"I am sure anyone that knew you when you were young, never grew up to be a JW.
How has your strict youth shaped you as an older person?
Have/had you ever discussed this with your mom? Did she ever apologize to you?"
Lois, calm down. Take a deep breath. Let out slowly.
Other kiddos had it much worse than I did. I just learned to not trust anyone.
RE: Did my mom ever apologize? For what? She is/was not wrong - in her eyes, she did nothing wrong.
I grew up with 5 siblings. My dad was killed when I was about 7-1/2, as did one of my sisters. My mom dove headlong into the JW religion after that.
I learned early on that anything I said - to anyone - could get back to my mom, and then I'd be 'in for it'. She was worse than sitting in a judicial committee.
Actually, I have to expand that a bit. She - and my siblings - were worse than sitting in a judicial committee meeting.
I remember one time - I had pulled deep within myself and wouldn't talk to anyone - or just enough to only say things like 'Hi', or 'Bye'. Or yes and no answers. (a friend described my behaviour as 'catatonic'.) I would wait at the KH after the meetings were over, and not speak to anyone. This was when my mom drove us to the KH, before I got my driver's license.
One night at the KH, this older man, a family friend (named Taze), came up to me and tried (in vain) to strike up a conversation that went something like...
"Hi Jimtx."
"hi."
"How are you?"
"fine."
There was a bit more along the same lines... and he finally got bored and left me alone.
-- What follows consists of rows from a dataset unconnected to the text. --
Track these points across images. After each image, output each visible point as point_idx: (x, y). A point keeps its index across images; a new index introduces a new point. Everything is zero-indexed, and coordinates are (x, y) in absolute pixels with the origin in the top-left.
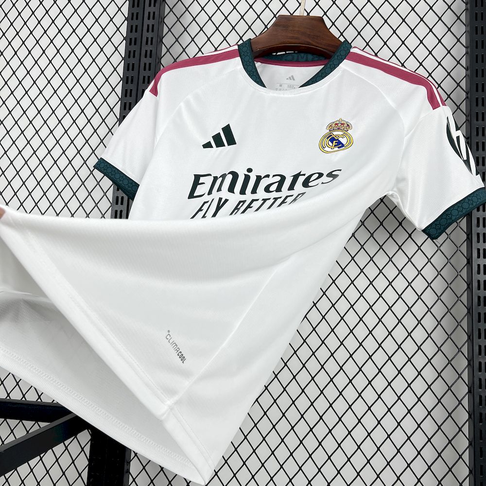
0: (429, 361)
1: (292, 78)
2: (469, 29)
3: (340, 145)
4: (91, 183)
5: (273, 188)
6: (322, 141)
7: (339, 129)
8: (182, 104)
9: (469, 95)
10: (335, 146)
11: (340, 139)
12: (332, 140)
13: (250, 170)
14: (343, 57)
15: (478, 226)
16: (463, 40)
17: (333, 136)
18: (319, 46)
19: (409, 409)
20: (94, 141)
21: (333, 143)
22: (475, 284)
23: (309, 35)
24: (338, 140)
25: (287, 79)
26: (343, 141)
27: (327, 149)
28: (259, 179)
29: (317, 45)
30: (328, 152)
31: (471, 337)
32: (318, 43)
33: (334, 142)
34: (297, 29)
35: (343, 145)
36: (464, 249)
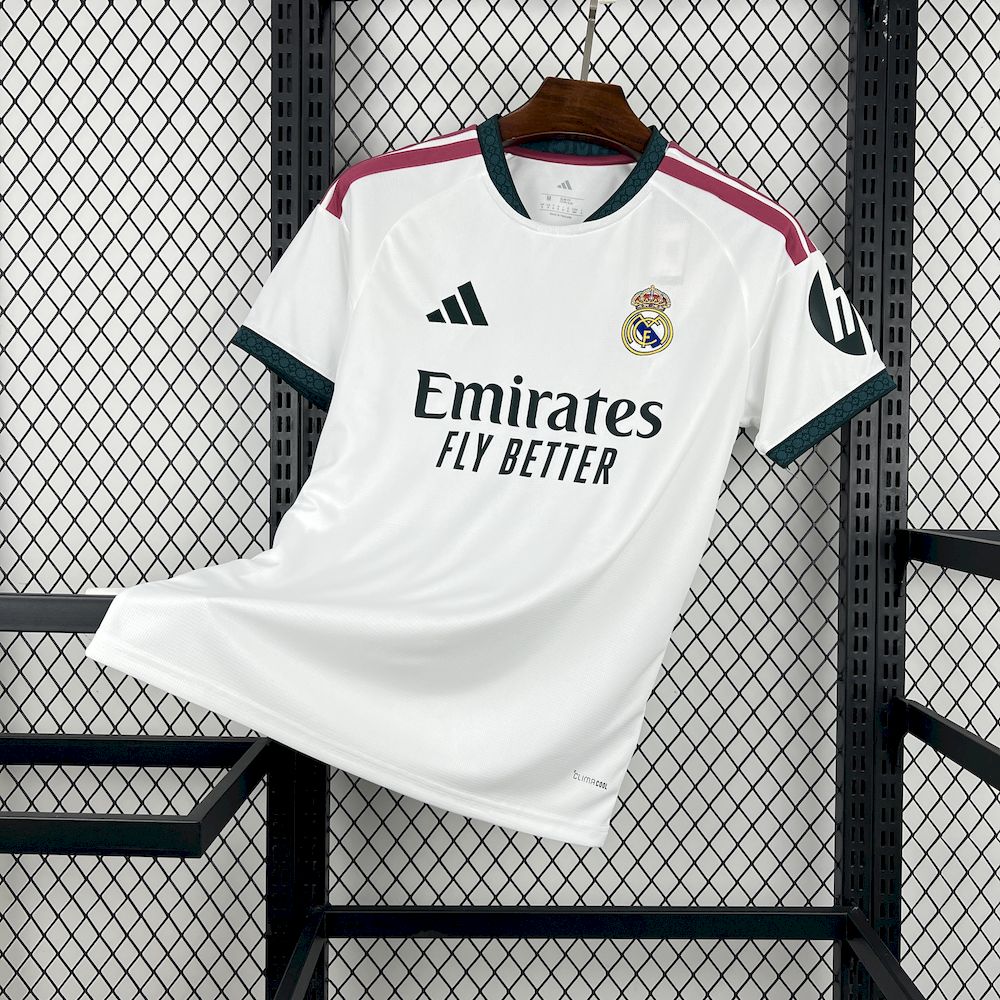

When I got home, my mom asked me, "Well, what did Taze want?"
"nothing."
"Well, it must have been something, you two looked pretty serious!"
"it was nothing."
Then the others jumped in, like a pack of dogs attacking the wounded dog in the pack. All sorts of "You better tell us what it was!" types of remarks.
This would usually last for 10 to 15 minutes. If I could outlast them, they'd get tired and leave me alone.
To this day, I don't really trust anyone - enough to tell them much.
Oh - and I used to listen to the radio a lot. Mostly far away stations. It was my way to leave - if only for a short while.